Thursday, June 8, 2017

Almost Equal To (review)

Spoilers ahoy!

Been going to see plays and performances at Santa Monica's City Garage for about a year now, and must say in general I like their repertoire very much.  My term for much of what they do is "Theatre of Dreams."  Rather than anything really linear, we experience something with the logic of dreams, sometimes as if a dream is precisely what we're viewing.  Almost Equal To by Jonas Hassen Khemiri takes this idea into another iteration, in which the characters share not only what is happening in the real world (or what we call "real") but some of their minds.

Which almost makes this a naturalistic work, by City Garage standards.  Almost.

Forgive me for talking about style instead of substance.  In this case (often the case with really good theatre) the two end up entwined.  A part time economics professor (Andrew Loviska) begins literally with a description of falling.  He seeks to make his students see the subject as fascinating, filled with the life story of extraordinary, eccentric, very real human beings--including a former chocolates manufacturer named Van Houten (Bo Roberts) who walked away from vast commercial success to spend the rest of his life learning.  Therein lies a clue about the play's subject.  Two in fact.  The falling, and the dissatisfaction, coupled with an attempt to understand it in rational, even academic terms.

What follows at first seems like an almost disconnected series of sketches about characters who have little in common save their interest in economics as a set of ideas--most of whom simply fail at achieving what they want.  All of them end up demonstrating how the current system fundamentally fails on a human level.  The most financially successful individual is a homeless man named Peter (Johanny Paulino) who apparently is anything but homeless, yet by artful pretense makes a good living.  Martina (Lindsay Plake) meanwhile dreams of a radically new world and life, seemingly to no avail, slowly succumbing to the hyper-materialistic, ethics-free voice in her head (Natasha St. Clair-Johnson) who sometimes shares the stage with her.  A boy (Jeffrey Gardner) feels compassion and generosity, hence in effect robs himself and then finds himself beaten up by his older brother as part of a "rescue" of the money lost.  This makes perfect sense given the way their mother (Sandy Mansson) raised them, with frugality worshiped above joy.  Later we get a glimpse of a strange episode involving a woman (Ann Bronston) who might have just tried to commit murder to get her job back.

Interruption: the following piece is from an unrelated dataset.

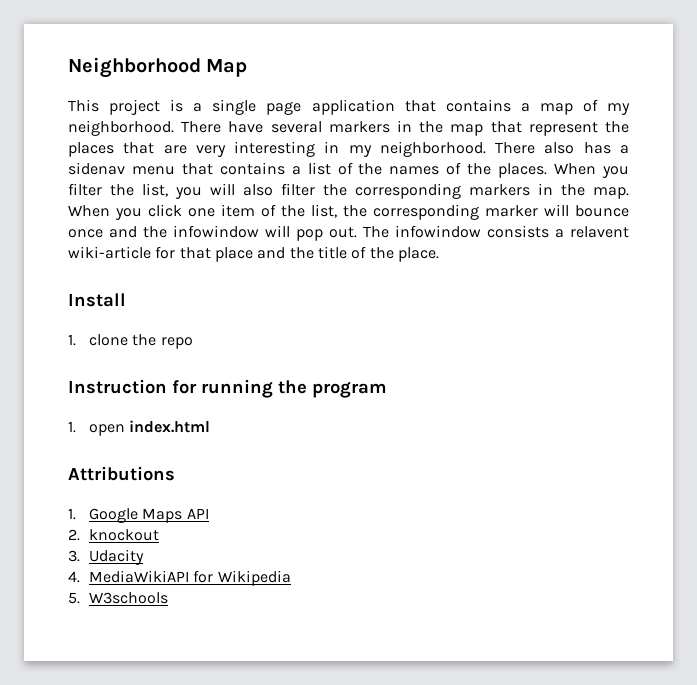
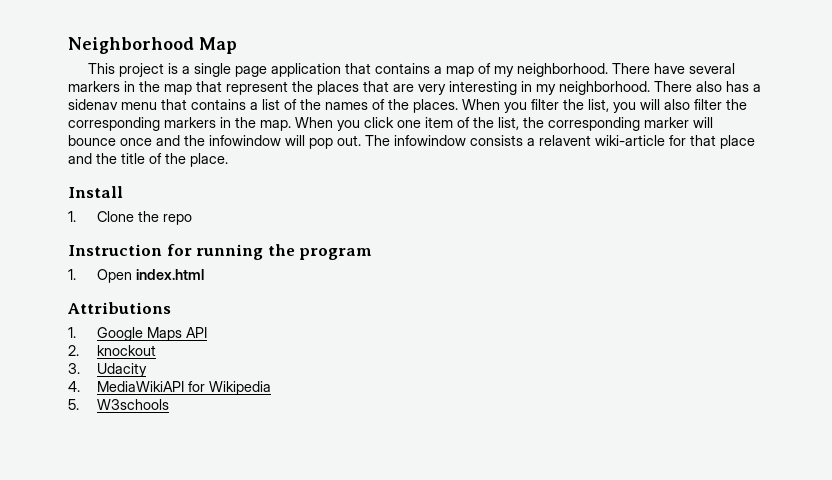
[88,334,128,346] clone -> [96,211,134,222] Clone
[88,424,125,436] open -> [96,269,132,283] Open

All of this and more becomes clearly more than coincidence and theme as the second act begins, when we see just how much these character intersect within each others' lives. The web which twists them, threatening sanity and safety--threats they often see, and sometimes clearly understand if not quite finding a way to escape--becomes more than theatrical motif.  What brings so much harm to these characters proves a pervasive system, a set of values and institutions encouraging the very worst in each of them.  And in us.  Paranoia.  Violence.  Dishonesty, especially to oneself.  Hopelessness--not only as an emotion but a fact.  Yet not presented as a dirge or lecture, but almost a poem.  A sad, disturbing, touching poem.  Not, as it happens, an unusual facet in productions directed by Frederique Michel.

Almost Equal To plays Fridays and Saturdays at 8pm and Sundays at 3pm until July 2, 2017 at the City Garage, Building T1, Bergamot Station, 2525 Michigan Avenue, Santa Monica CA 90404.